Mexican and “Tex-Mex” cuisine has more than one stuffed pepper dish:
- The chile relleno, literally "stuffed pepper", consists of a roasted and peeled/skinned green pasilla or poblano pepper stuffed with cheese (traditionally queso fresco) and, occasionally, minced meat, covered in an egg batter, and fried. It is often served covered with a sauce, although the type of sauce varies widely. It is sometimes also served in a taco with rice, salsa and other toppings. This is also a popular offering at Tex-Mex restaurants in the southwestern U.S., but often cheddar cheese replaces the queso fresco.
- Jalapeño poppers are jalapeño peppers that have been hollowed out, stuffed with a mixture of cheese, spices, and sometimes ground meat, and then deep fried. The dish is common in Tex-Mex cuisine and less so in true Mexican cooking.
In Guatemala, the "pimiento" pepper is stuffed with shredded pork and vegetables. As the Mexican version, it is covered with egg batter and fried. It is served with tomato sauce or inside a bread bun.
- Scandinavian countries: Fyldte peberfrugter (Danish), Täytetyt paprikat (Finnish), Fylltar paprikur (Icelandic), Fylt paprika (Norwegian), Fyllda paprikor (Swedish).
- Baltic countries (Baltic States): Kimšti pipirai (Lithuanian) usually made with ground beef (or pork), rice, various vegetables and spices; Pildīti pipari (Latvian) and Täidisega paprika (Estonian) is word phrase for "stuffed peppers".
Central and Southeast Europe
There are many names for stuffed peppers in the languages of Central and Southeast Europe:
- Filana paprika or Punjena paprika (Croatian)
- Speca të mbushur (Albanian)
- Γεμιστά (Gemista) (Greek)
- Filovana paprika (Bosnian)
- Пуњена паприка (Serbian)
- Filana paprika or Polnjena paprika (Slovenian)
- Faszerowana papryka (Polish)
- Gefüllte Paprika (German)
- Töltött paprika (Hungarian)
- Полнети пиперки (Polneti piperki) (Macedonian)
- Plněná paprika (Czech)
- Plnená Paprika (Slovak)
- Пълнени чушки (Pulneni chushki) (Bulgarian)
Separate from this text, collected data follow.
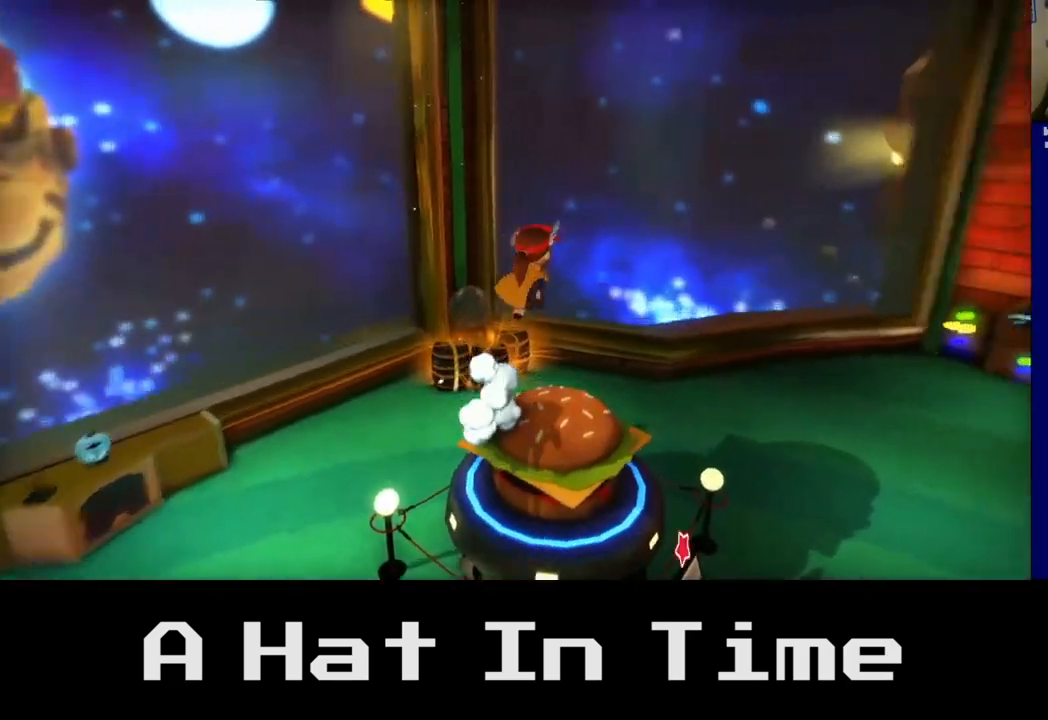
{"buttons": [], "left_stick": "down-left", "right_stick": "center", "events": [[133, "left_stick", "down-right"], [483, "left_stick", "down-left"]]}
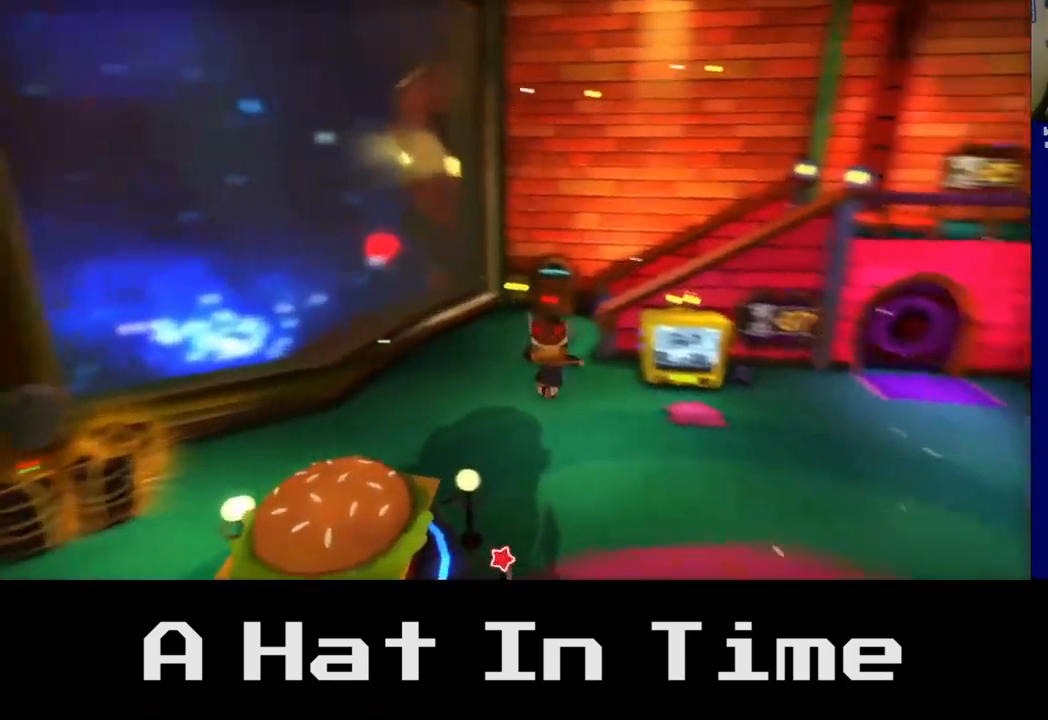
{"buttons": [], "left_stick": "center", "right_stick": "center", "events": [[267, "left_stick", "left"], [300, "A", "down"], [450, "A", "up"], [500, "left_stick", "center"]]}
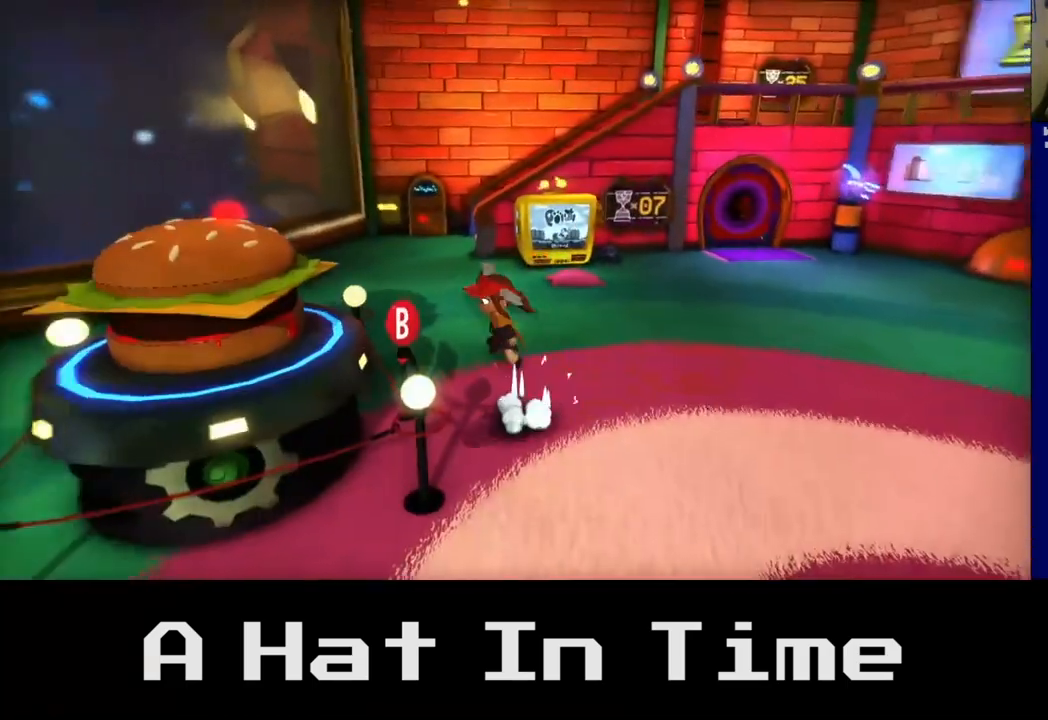
{"buttons": [], "left_stick": "up-left", "right_stick": "center", "events": [[183, "left_stick", "up-left"], [233, "A", "down"], [417, "A", "up"]]}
- Фарширований перець (Ukrainian)
- Ardei umpluți (Romanian)
- biber dolmasi (Turkish)
This dish consists of peppers filled with minced meat and rice; in all the languages the name translates to a variant of "filled/stuffed/full peppers". Most popular in the Zagorje and Vojvodina regions, it is influenced by Hungarian cuisine. The meat, usually ground beef, is mixed with herbs, spices and rice. In Bulgaria, stuffed peppers are usually eaten with yogurt. Another variety of stuffed peppers in Bulgaria is made with mixed white cheese and eggs instead of meat and rice as stuffing.
In Romanian cuisine stuffed peppers are usually prepared with bell peppers stuffed with ground meat (usually pork), rice, onion, and other vegetables and spices and then boiled in a sauce made from cream, tomatoes, and spices.
In Greek cuisine, the dish is called "Γεμιστά" (gemista) and is made mainly from tomatoes and peppers, while the dish is garnished with potatoes or squash blossoms. Eggplants and zucchini are also made which are served with avgolemono or yogurt.
The filling is usually created with rice, minced meat, tomato, onion or parsley while some regional variations use pine nuts, raisins or cinnamon. In the island of Crete, it is commonly stuffed with oatmeal. In modern variations feta or bacon is used.
Sometimes vine leaves, cabbage leaves and lettuce leaves are also used. Stuffed onions with minced meat are also popular, while quinces get stuffed with lamb meat and pine nuts. Beyond stuffed vegetables, stuffed squid is also a popular dish in Greece.